▶ _READING PASSAGE_

========================

Posted by Thomas Weise <th...@datatorrent.com>.
Hi Alex,

If you can reproduce the error with 2 partitions, then the issue must be
something else. Can you share some info about the DAG? Are the HDHT
partitions parallel partitioned?

You can send me the info offline, if not suitable for mailing list.

Thanks

On Sun, Apr 3, 2016 at 7:20 AM, McCullough, Alex <
Alex.McCullough@capitalone.com> wrote:

> Hey Thomas,
>
> It is a 15 node cluster, I included the cluster summary below. If I run on
> 1 partition no issues, other than it backs up a bit, but as soon as I move
> to multiple partitions I get those errors. We are using a
> AbstractFileInputOperator to read the file off of HDFS so I started with
> the Emit Batch Size property of 5, which gets us around 250 tuples/sec, and
> that fails on everything but 1 partition. On the single partition I worked
> it up to 25 and didn’t see the issues, just kind of laggy.
>
> Thanks,
> Alex
>
>
> Summary
> Security is off.
> Safemode is off.
> 8,670,027 files and directories, 8,835,720 blocks = 17,505,747 total
> filesystem object(s).
> Heap Memory used 3.34 GB of 4.83 GB Heap Memory.
> Max Heap Memory is 4.83 GB.
> Non Heap Memory used 71.04 MB of 99.31 MB
> Committed Non Heap Memory.
> Max Non Heap Memory is 130 MB.
> Configured Capacity:249.97 TB
> DFS Used:164.71 TB
> Non DFS Used:2.07 TB
> DFS Remaining:83.19 TB
> DFS Used%:65.89%
> DFS Remaining%:33.28%
> Block Pool Used:164.71 TB
> Block Pool Used%:65.89%
> DataNodes usages% (Min/Median/Max/stdDev):43.61% / 68.03% / 71.35% / 6.91%
> Live Nodes 14 (Decommissioned: 0)
> Dead Nodes 0 (Decommissioned: 0)
> Decommissioning Nodes 0
> Total Datanode Volume Failures 0 (0 B)

========================

▶ _RAW DATA_
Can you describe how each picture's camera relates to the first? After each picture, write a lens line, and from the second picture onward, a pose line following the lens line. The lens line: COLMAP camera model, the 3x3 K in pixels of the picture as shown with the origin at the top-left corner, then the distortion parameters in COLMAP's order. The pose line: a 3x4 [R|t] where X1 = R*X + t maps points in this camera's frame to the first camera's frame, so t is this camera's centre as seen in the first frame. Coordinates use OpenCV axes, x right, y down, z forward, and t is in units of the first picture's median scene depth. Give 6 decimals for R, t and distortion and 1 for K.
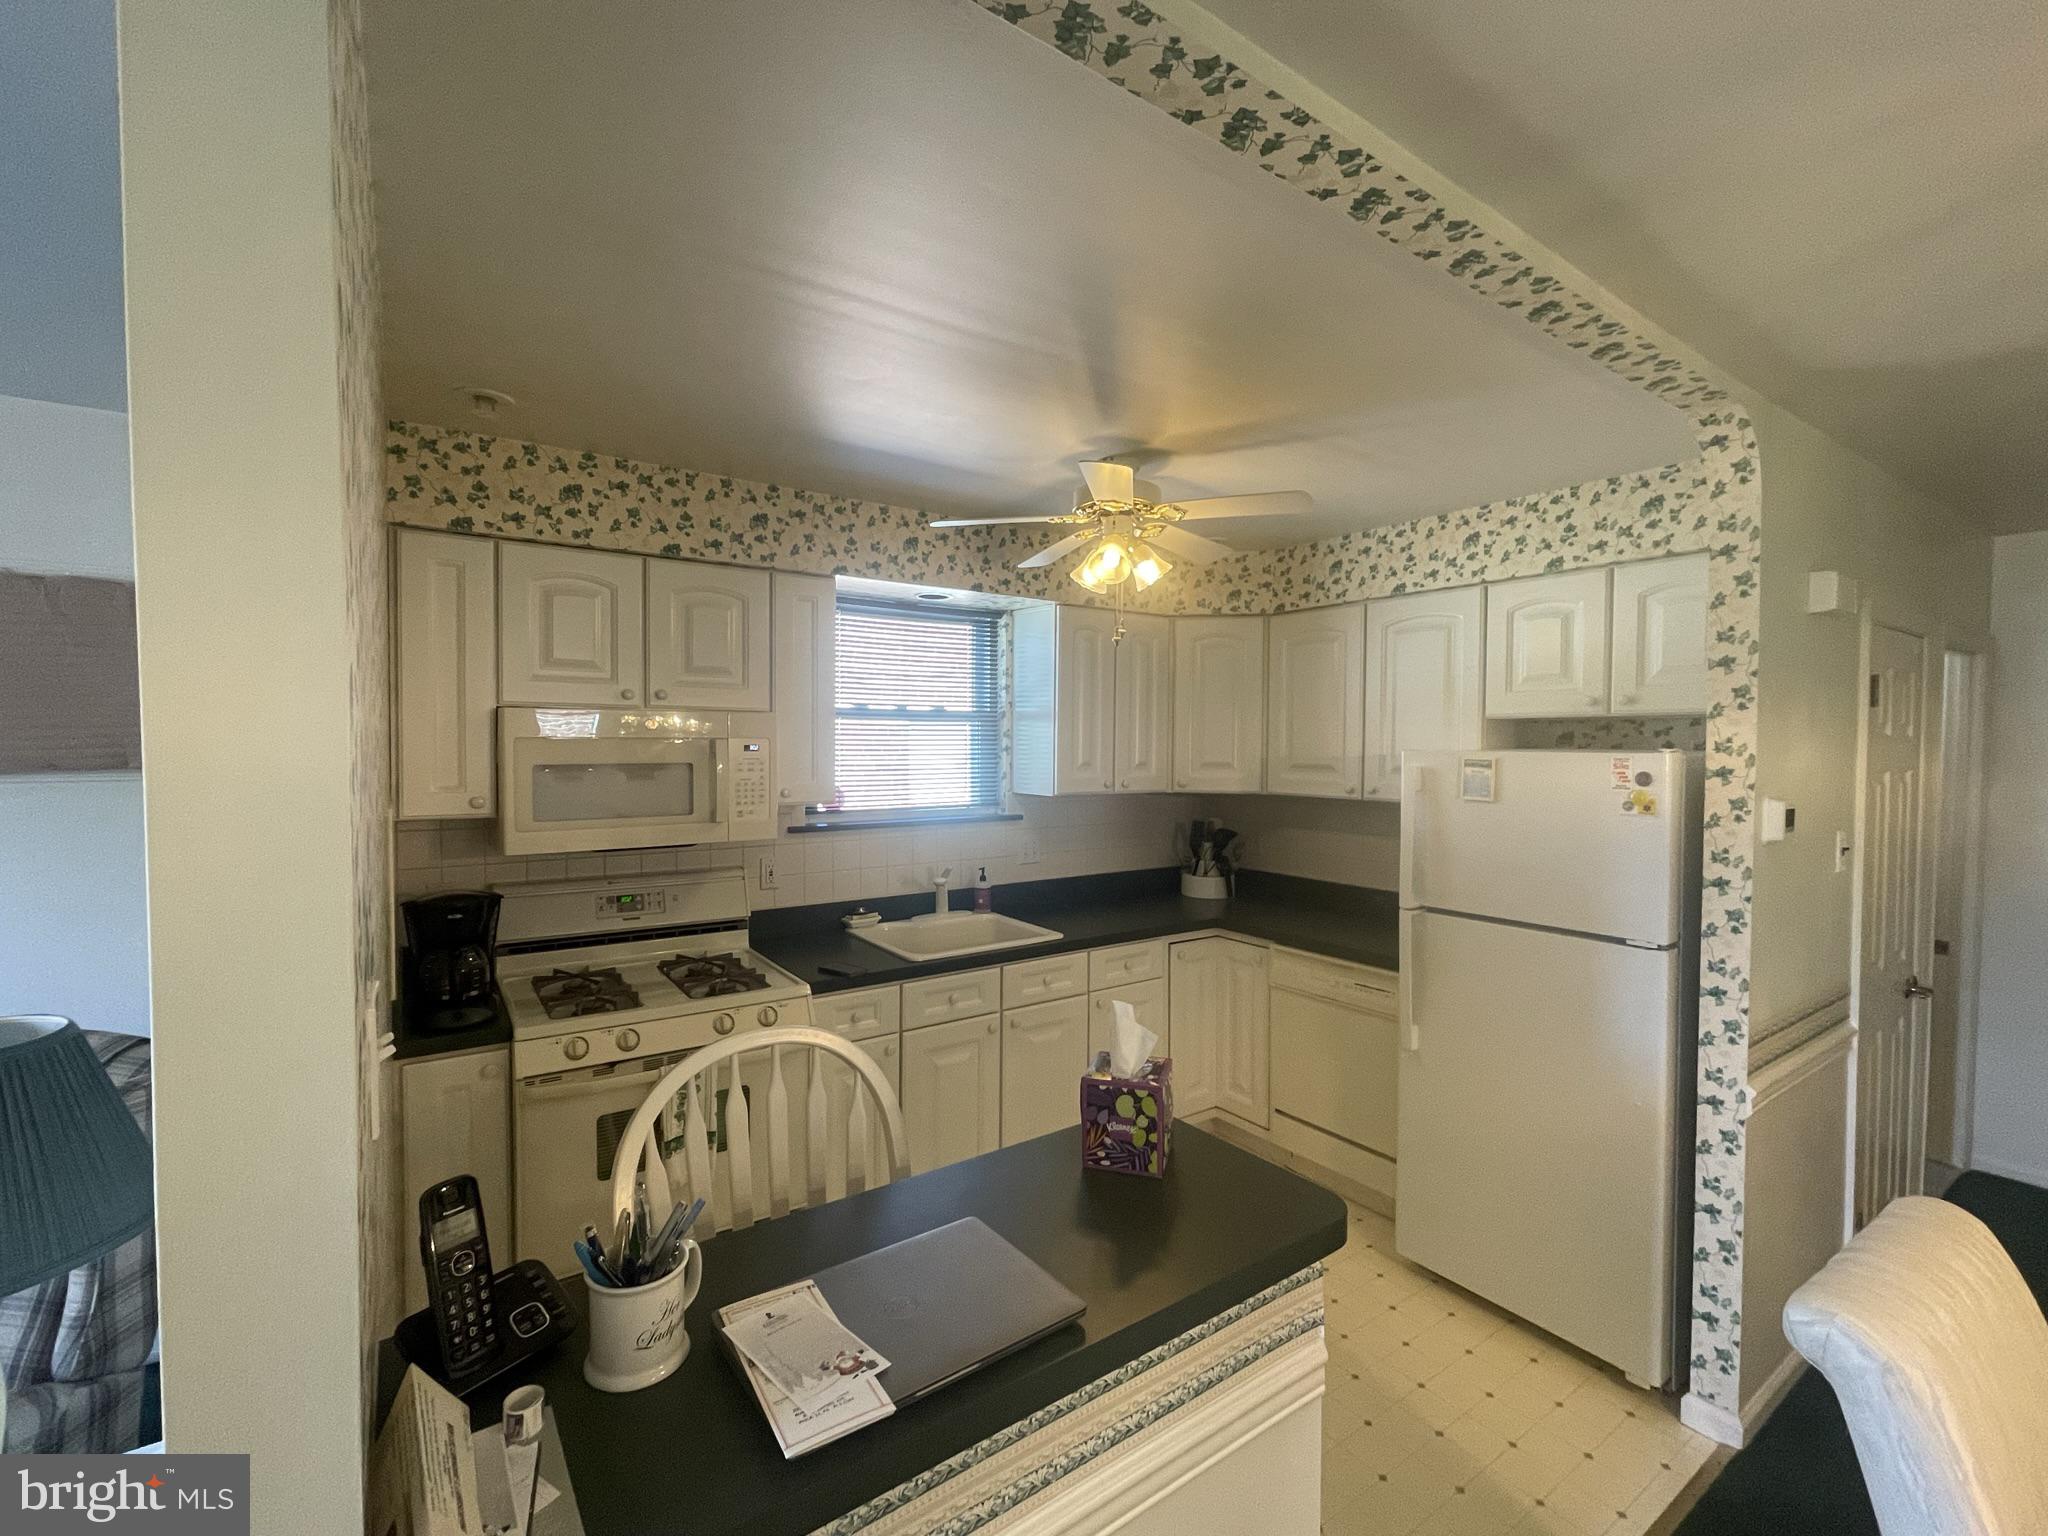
lens RADIAL K [[881.8, 0, 1024.0], [0, 881.8, 768.0], [0, 0, 1]] dist [0.002780, 0.000720]
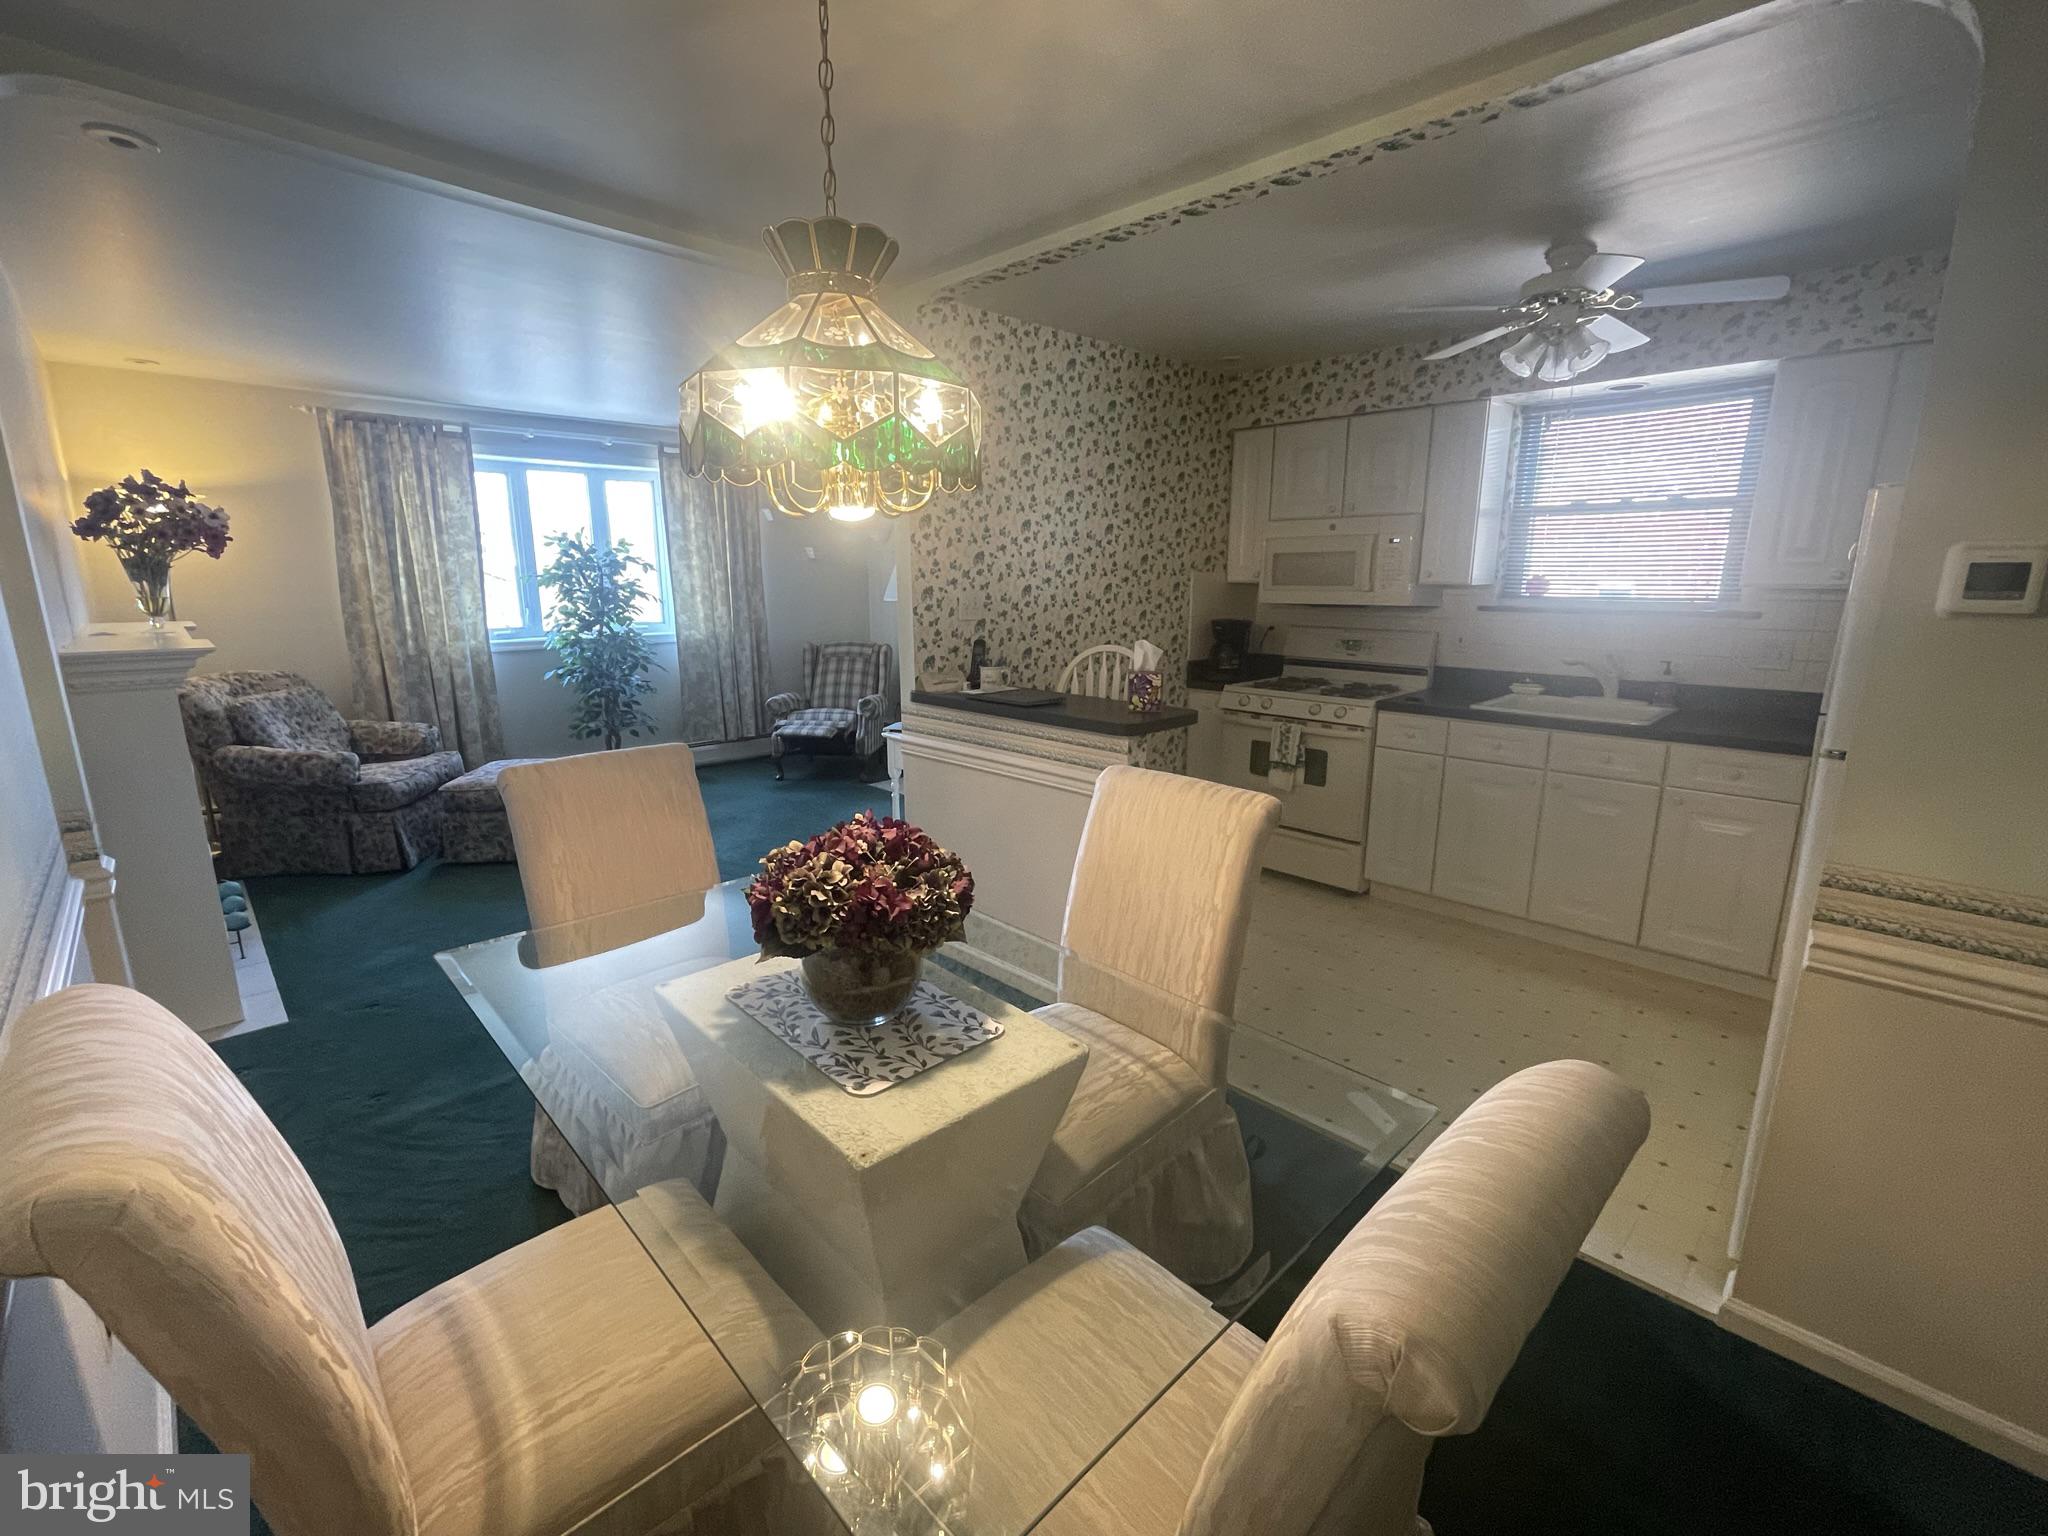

========================

▶ _USING THE INFORMATION_
A – In the mailing-list thread, rewrite the passage that begins at the words "Posted by Thomas" and stops after "partitions parallel partitioned?", with "application graph" in place of "DAG".
B – In the mailing-list thread, what Emit Batch Size did Alex start with?
C – Carry on the mailing-list thread about partitions from the point where it stops.

▶ _ANSWER SECTION_
A –
Posted by Thomas Weise <th...@datatorrent.com>.
Hi Alex,

If you can reproduce the error with 2 partitions, then the issue must be
something else. Can you share some info about the application graph? Are the HDHT
partitions parallel partitioned?

B – 5

C –
> Number of Under-Replicated Blocks 0
> Number of Blocks Pending Deletion 94
> Block Deletion Start Time 3/11/2016, 1:23:59 PM
>
>
>
>
>
> On 4/3/16, 12:33 AM, "Thomas Weise" <th...@datatorrent.com> wrote:
>
> >Alex,
> >
> >The throughput is very low. Every bucket will have a WAL file open. It
> >could be an issue with HDFS. How large is the cluster? Have you tried to
> >run it with a small set of partitions?
> >
> >Thanks,
> >Thomas
> >
> >
> >On Sat, Apr 2, 2016 at 4:22 PM, McCullough, Alex <
> >Alex.McCullough@capitalone.com> wrote:
> >
> >> Hello All,
> >>
> >> I work at Capital One and have been working on an application with many
> of
> >> the other Capital One folks active within Apex community.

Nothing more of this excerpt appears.